Wrocław ostro hamuje

Ponieważ miejsca pracy są generowane głównie w większych ośrodkach miejskich, nie powinno dziwić, iż za spadek liczby ofert pracy w województwach odpowiadają  głównie duże miasta – stolice lub metropolie województw. Z taką sytuacją mieliśmy do czynienia w październiku – w niemal wszystkich głównych miastach naszego kraju spadła liczba internetowych ogłoszeń o pracę. Jedynym „rodzynkiem” okazał się Kraków, gdzie liczba ofert pracy w październiku zwiększyła się względem września o niemal 8,5 procent i wyniosła 1.145.

Liczbę tysiąca ogłoszeń  przekroczyła w październiku – poza Krakowem – tylko Warszawa, w której oczekiwało na chętnych 2.757 ofert. Nie jest to niestety przyczynek do optymizmu, gdyż Warszawa zanotowała bardzo poważny miesięczny spadek liczby ogłoszeń – względem września było ich o niemal 11 procent mniej.

Bardzo poważny miesięczny spadek odnotował Wrocław. Jeszcze we wrześniu w stolicy Dolnego Śląska na chętnych czekało 1.222 posad, podczas gdy w październiku liczba ta stopniała do 968, co oznacza spadek o ponad 20 procent! Na minusie znalazły się też inne metropolie, dotychczas słynące raczej z obfitości miejsc pracy: Gdańsk (miesięczny spadek liczby ofert pracy o niemal 13 procent), Gdynia (w październiku o 9 procent mniej ofert pracy niż we wrześniu), Katowice (niewielki spadek – zaledwie o 0,3 proc.), Kielce (spadek o 34 proc.), Łódź (spadek o niemal 16 procent), Opole (spadek o prawie 15 procent), Przemyśl (spadek o 15,8 procent), Szczecin (spadek o 17 procent), Zielona Góra (spadek o 12,5 procenta).

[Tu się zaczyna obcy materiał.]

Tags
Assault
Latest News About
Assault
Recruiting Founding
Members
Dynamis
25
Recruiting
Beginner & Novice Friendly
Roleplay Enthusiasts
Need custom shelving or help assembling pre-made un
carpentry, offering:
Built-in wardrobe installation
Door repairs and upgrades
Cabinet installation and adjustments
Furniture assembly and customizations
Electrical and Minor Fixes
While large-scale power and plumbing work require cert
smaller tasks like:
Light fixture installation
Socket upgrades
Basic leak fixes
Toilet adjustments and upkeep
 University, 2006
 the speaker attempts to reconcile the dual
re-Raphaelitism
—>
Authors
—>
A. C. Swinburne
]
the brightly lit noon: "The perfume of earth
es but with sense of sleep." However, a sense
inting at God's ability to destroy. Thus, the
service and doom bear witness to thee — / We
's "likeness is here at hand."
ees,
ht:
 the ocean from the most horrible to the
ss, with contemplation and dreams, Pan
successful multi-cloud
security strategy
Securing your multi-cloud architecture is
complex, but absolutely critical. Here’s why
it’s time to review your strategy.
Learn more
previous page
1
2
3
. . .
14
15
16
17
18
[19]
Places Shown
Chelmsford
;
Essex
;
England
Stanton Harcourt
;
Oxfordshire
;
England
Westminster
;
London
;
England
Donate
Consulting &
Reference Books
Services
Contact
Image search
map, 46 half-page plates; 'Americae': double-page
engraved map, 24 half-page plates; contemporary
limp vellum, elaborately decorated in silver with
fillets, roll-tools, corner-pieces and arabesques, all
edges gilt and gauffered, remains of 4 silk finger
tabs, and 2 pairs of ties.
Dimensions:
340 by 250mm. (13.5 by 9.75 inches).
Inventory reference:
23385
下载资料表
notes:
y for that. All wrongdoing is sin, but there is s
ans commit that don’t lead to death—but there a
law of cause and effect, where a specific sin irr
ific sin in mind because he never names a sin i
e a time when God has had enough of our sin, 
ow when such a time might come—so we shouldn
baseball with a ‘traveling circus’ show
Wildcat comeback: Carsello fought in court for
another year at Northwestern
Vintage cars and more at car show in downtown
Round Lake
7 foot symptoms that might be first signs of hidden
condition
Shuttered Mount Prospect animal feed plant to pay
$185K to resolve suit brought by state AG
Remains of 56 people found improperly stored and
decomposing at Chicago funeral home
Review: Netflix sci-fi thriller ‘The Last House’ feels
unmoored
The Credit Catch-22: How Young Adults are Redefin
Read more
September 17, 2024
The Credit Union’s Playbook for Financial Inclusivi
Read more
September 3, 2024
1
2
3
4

Dane opracowano na podstawie ogłoszeń dostępnych w serwisie www.Praca.eGospodarka.pl, pochodzących z baz danych największych polskich portali rekrutacyjnych: HRK.PL, infoPraca.pl, JOBS.PL, karierawfinansach.pl, praca.info, praca.pl, pracuj.pl, przedstawiciele.pl oraz qpracy.pl. Statystyki powstały wyłącznie w oparciu o płatne ogłoszenia, głównie ze średnich i dużych przedsiębiorstw oraz agencji pośrednictwa pracy.